紐のように細いこんにゃくには、「しらたき(白滝)」と「糸こんにゃく(糸蒟蒻)」の呼び名がある。
色の違いによって、白いものが「しらたき」、黒くまだらのものが「糸こんにゃく」と思われがちだが、黒いしらたきもあれば、白い糸こんにゃくもある。
しらたきも糸こんにゃくも、江戸時代に誕生したものだが、しらたきは主に関東で作られ、糸こんにゃくは主に関西で作られたもので、元々製法に違いがあった。

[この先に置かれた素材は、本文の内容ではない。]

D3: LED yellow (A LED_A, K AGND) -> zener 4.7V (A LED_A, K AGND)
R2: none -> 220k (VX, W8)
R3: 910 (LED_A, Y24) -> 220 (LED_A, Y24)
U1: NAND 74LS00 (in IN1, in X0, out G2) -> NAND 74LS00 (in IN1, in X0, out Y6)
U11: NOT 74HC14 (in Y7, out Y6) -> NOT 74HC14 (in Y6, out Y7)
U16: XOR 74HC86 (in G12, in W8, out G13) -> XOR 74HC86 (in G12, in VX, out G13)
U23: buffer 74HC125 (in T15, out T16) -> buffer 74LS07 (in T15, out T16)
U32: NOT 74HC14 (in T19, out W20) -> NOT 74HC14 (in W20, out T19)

しらたきは、固まり切っていないゼリー状のものを、円筒の細い穴からところてんのように押し出したものを湯で固める。
こんにゃくが穴から出てくる姿が、白い滝のように見えることから「しらたき」と名付けられた。
糸こんにゃくは、固まった板こんにゃくを細く切って糸状にしたものなので「糸こんにゃく」と呼ぶのである。

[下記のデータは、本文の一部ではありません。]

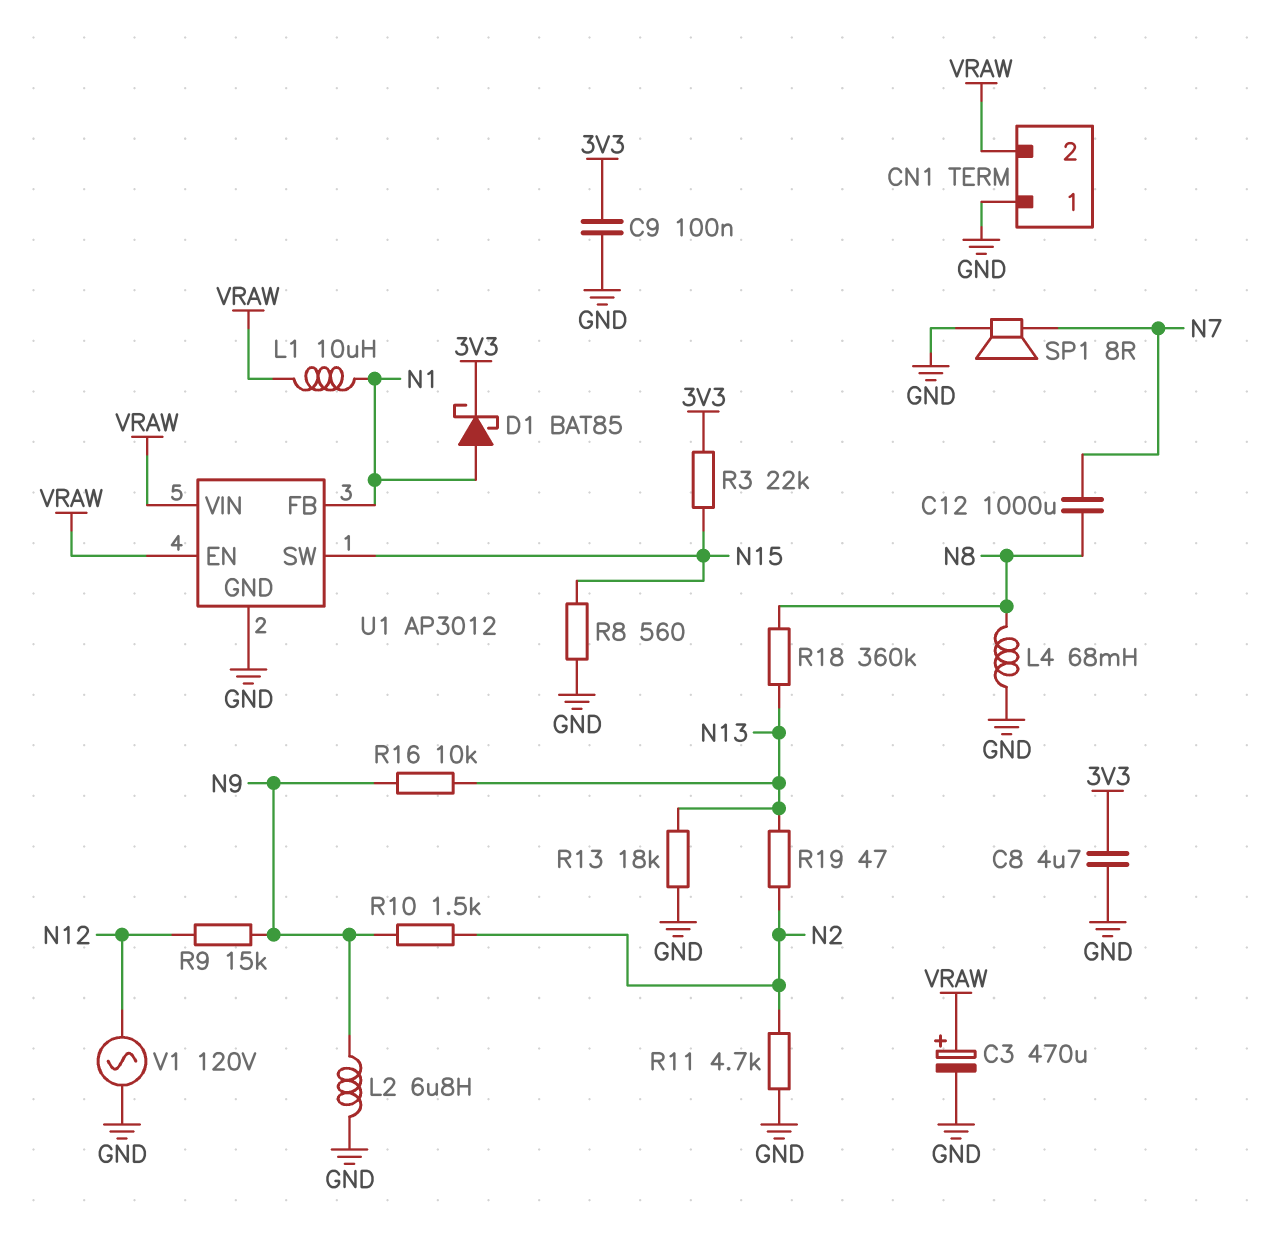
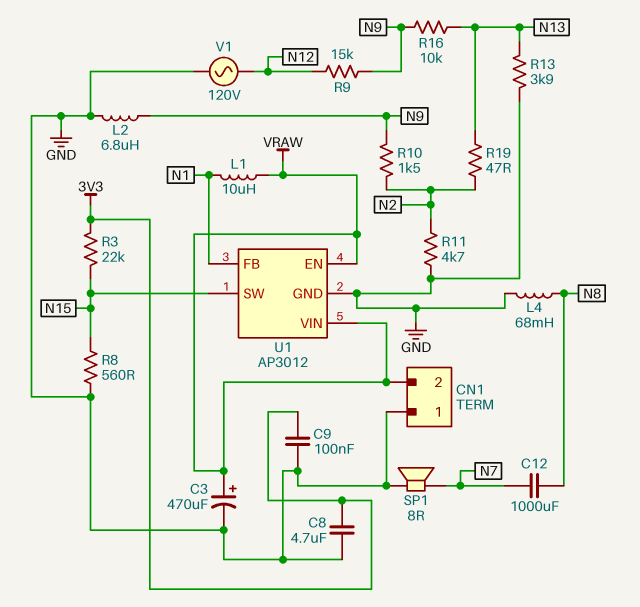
D1: schottky BAT85 (A N1, K 3V3) -> none
R13: 18k (GND, N13) -> 3.9k (GND, N13)
R18: 360k (N8, N13) -> none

このような製法の違いから、しらたきの太さは2~3mmぐらい、糸こんにゃくの太さは4~8mmぐらいのものが多い。
現在では製法に違いはなくなっており、太さによって呼び分けられることもないが、昔から馴染みのある呼称だけが残り、関東のメーカーや関東で販売されるものは「しらたき」、関西のメーカーや関西で販売されるものは「糸こんにゃく」となっていることが多く、しらたきと糸こんにゃくの違いは、地域による違いしかないと言ってよい。
ちなみに、「糸こんにゃく」と呼ばれることが多いため、ここまで「糸こんにゃく」として解説を続けてきたが、本来は「糸ごんにゃく」という。